Start of PROVIDED RECORDS
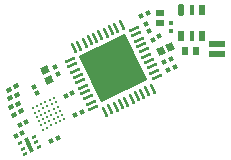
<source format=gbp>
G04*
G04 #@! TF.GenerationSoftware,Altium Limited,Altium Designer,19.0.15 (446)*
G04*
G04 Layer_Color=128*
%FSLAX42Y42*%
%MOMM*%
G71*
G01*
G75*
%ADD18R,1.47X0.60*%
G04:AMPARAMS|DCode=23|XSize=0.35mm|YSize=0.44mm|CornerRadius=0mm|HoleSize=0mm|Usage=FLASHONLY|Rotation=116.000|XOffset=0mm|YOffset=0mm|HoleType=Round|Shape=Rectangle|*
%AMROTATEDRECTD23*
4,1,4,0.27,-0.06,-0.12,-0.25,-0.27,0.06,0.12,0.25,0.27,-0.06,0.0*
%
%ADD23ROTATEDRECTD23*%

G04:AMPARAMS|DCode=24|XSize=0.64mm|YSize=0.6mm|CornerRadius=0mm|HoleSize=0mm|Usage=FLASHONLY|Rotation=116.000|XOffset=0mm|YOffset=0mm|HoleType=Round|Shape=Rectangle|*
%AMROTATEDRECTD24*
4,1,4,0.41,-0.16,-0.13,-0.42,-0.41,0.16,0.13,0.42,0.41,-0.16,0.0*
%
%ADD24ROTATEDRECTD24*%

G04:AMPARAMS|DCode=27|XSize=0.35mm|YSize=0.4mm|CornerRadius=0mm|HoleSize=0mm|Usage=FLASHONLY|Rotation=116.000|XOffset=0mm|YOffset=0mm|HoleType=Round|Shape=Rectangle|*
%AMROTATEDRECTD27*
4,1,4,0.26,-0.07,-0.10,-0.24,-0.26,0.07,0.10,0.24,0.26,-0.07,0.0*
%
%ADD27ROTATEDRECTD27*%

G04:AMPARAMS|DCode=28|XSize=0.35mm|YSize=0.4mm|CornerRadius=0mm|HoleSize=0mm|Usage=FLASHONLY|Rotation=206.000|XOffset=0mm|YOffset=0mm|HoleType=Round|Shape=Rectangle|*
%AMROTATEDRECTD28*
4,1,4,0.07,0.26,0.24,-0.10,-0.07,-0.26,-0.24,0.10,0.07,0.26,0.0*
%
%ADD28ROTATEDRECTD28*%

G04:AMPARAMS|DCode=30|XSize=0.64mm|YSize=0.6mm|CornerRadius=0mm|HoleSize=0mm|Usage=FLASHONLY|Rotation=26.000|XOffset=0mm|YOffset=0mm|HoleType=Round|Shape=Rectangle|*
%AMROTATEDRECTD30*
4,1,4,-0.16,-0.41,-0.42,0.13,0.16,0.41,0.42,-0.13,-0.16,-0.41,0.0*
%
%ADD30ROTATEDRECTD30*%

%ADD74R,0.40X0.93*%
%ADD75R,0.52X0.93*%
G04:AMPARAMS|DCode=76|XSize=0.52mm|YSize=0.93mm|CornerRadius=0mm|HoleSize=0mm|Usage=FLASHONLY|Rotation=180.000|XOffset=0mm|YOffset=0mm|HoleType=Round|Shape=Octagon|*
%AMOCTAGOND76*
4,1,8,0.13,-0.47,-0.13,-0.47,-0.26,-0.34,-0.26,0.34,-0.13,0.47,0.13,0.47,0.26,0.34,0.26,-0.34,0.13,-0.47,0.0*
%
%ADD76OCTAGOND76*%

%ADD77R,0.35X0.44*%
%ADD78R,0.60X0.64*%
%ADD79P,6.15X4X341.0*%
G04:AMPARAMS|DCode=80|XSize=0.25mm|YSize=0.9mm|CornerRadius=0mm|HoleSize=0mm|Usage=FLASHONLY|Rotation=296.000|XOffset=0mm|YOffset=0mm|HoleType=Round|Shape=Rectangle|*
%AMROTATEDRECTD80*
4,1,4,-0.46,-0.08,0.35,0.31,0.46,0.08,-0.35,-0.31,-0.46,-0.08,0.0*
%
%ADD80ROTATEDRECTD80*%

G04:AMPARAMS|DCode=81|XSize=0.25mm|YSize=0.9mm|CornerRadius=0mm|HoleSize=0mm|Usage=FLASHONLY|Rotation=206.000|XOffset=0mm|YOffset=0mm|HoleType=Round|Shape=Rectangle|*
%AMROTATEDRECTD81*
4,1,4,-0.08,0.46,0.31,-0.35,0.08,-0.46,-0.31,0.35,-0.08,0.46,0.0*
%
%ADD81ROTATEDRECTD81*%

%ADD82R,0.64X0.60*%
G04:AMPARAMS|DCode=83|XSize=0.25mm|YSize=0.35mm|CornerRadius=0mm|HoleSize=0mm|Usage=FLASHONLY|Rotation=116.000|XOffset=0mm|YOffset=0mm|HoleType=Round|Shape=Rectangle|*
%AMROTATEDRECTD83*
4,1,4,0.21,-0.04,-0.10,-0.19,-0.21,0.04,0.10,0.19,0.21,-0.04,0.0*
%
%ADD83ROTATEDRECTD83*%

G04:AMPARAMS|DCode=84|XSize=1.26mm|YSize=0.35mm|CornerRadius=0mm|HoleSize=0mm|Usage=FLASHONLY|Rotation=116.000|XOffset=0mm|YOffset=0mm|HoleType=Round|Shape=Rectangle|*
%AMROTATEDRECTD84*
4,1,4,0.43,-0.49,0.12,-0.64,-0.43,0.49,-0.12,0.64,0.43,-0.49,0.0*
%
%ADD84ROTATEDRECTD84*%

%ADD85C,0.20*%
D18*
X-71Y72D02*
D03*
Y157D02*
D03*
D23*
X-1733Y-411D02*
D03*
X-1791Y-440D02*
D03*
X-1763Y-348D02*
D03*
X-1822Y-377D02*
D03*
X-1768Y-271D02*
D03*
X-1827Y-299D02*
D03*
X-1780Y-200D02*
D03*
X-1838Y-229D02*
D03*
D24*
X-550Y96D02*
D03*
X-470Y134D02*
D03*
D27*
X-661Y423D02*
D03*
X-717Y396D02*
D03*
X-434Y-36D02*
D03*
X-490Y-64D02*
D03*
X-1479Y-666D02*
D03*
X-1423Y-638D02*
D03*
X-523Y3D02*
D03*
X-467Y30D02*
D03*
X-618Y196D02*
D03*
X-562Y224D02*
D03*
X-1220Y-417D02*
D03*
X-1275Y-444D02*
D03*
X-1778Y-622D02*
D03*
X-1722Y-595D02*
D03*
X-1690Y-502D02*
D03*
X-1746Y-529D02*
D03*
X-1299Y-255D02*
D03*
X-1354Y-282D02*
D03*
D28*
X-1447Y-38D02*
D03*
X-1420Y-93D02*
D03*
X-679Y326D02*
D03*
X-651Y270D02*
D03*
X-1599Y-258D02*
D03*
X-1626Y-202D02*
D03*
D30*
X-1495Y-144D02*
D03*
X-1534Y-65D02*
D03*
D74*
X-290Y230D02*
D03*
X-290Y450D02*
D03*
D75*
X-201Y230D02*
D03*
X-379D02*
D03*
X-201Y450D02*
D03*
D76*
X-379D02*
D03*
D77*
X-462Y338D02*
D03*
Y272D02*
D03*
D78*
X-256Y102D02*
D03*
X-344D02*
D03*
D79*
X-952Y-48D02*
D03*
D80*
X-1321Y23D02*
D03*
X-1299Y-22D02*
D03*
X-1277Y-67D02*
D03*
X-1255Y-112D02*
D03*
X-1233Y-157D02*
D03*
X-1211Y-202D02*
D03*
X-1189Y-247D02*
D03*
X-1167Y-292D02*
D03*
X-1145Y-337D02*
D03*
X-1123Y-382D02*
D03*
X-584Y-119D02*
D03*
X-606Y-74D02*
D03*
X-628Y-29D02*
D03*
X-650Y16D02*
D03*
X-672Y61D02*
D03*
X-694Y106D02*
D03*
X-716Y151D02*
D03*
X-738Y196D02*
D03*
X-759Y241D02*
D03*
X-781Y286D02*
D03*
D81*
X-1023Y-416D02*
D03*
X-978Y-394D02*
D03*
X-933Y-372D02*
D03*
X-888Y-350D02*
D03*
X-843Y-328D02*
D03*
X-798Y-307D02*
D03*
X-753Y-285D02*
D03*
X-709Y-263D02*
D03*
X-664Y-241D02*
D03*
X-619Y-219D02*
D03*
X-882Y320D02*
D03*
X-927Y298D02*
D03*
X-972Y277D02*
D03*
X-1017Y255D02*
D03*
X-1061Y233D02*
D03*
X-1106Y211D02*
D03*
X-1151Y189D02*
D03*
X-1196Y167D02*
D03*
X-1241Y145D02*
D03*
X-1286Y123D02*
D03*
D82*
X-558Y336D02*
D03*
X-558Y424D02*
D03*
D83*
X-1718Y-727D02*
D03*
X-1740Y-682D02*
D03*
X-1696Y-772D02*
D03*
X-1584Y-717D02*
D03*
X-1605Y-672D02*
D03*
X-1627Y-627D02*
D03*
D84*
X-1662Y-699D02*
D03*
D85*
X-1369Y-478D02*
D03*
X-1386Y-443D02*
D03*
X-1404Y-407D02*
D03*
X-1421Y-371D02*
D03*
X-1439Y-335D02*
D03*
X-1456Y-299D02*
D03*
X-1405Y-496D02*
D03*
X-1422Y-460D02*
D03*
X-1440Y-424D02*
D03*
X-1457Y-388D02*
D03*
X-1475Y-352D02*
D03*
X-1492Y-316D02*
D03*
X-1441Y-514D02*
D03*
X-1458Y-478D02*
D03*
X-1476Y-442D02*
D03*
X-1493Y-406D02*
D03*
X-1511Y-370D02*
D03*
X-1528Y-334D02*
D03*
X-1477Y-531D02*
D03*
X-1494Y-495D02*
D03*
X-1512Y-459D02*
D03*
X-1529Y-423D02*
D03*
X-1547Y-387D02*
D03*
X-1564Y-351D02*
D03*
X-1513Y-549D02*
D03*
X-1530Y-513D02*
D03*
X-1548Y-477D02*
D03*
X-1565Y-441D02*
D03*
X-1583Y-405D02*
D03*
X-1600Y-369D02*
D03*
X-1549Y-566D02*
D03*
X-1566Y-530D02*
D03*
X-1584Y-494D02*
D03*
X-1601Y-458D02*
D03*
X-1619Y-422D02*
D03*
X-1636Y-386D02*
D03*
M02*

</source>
End of PROVIDED RECORDS
EXERCISE REQUIREMENTS => Search the material for the string "Rotation" and show every line that has it.

RESULT OF THIS EXERCISE =>
G04:AMPARAMS|DCode=23|XSize=0.35mm|YSize=0.44mm|CornerRadius=0mm|HoleSize=0mm|Usage=FLASHONLY|Rotation=116.000|XOffset=0mm|YOffset=0mm|HoleType=Round|Shape=Rectangle|*
G04:AMPARAMS|DCode=24|XSize=0.64mm|YSize=0.6mm|CornerRadius=0mm|HoleSize=0mm|Usage=FLASHONLY|Rotation=116.000|XOffset=0mm|YOffset=0mm|HoleType=Round|Shape=Rectangle|*
G04:AMPARAMS|DCode=27|XSize=0.35mm|YSize=0.4mm|CornerRadius=0mm|HoleSize=0mm|Usage=FLASHONLY|Rotation=116.000|XOffset=0mm|YOffset=0mm|HoleType=Round|Shape=Rectangle|*
G04:AMPARAMS|DCode=28|XSize=0.35mm|YSize=0.4mm|CornerRadius=0mm|HoleSize=0mm|Usage=FLASHONLY|Rotation=206.000|XOffset=0mm|YOffset=0mm|HoleType=Round|Shape=Rectangle|*
G04:AMPARAMS|DCode=30|XSize=0.64mm|YSize=0.6mm|CornerRadius=0mm|HoleSize=0mm|Usage=FLASHONLY|Rotation=26.000|XOffset=0mm|YOffset=0mm|HoleType=Round|Shape=Rectangle|*
G04:AMPARAMS|DCode=76|XSize=0.52mm|YSize=0.93mm|CornerRadius=0mm|HoleSize=0mm|Usage=FLASHONLY|Rotation=180.000|XOffset=0mm|YOffset=0mm|HoleType=Round|Shape=Octagon|*
G04:AMPARAMS|DCode=80|XSize=0.25mm|YSize=0.9mm|CornerRadius=0mm|HoleSize=0mm|Usage=FLASHONLY|Rotation=296.000|XOffset=0mm|YOffset=0mm|HoleType=Round|Shape=Rectangle|*
G04:AMPARAMS|DCode=81|XSize=0.25mm|YSize=0.9mm|CornerRadius=0mm|HoleSize=0mm|Usage=FLASHONLY|Rotation=206.000|XOffset=0mm|YOffset=0mm|HoleType=Round|Shape=Rectangle|*
G04:AMPARAMS|DCode=83|XSize=0.25mm|YSize=0.35mm|CornerRadius=0mm|HoleSize=0mm|Usage=FLASHONLY|Rotation=116.000|XOffset=0mm|YOffset=0mm|HoleType=Round|Shape=Rectangle|*
G04:AMPARAMS|DCode=84|XSize=1.26mm|YSize=0.35mm|CornerRadius=0mm|HoleSize=0mm|Usage=FLASHONLY|Rotation=116.000|XOffset=0mm|YOffset=0mm|HoleType=Round|Shape=Rectangle|*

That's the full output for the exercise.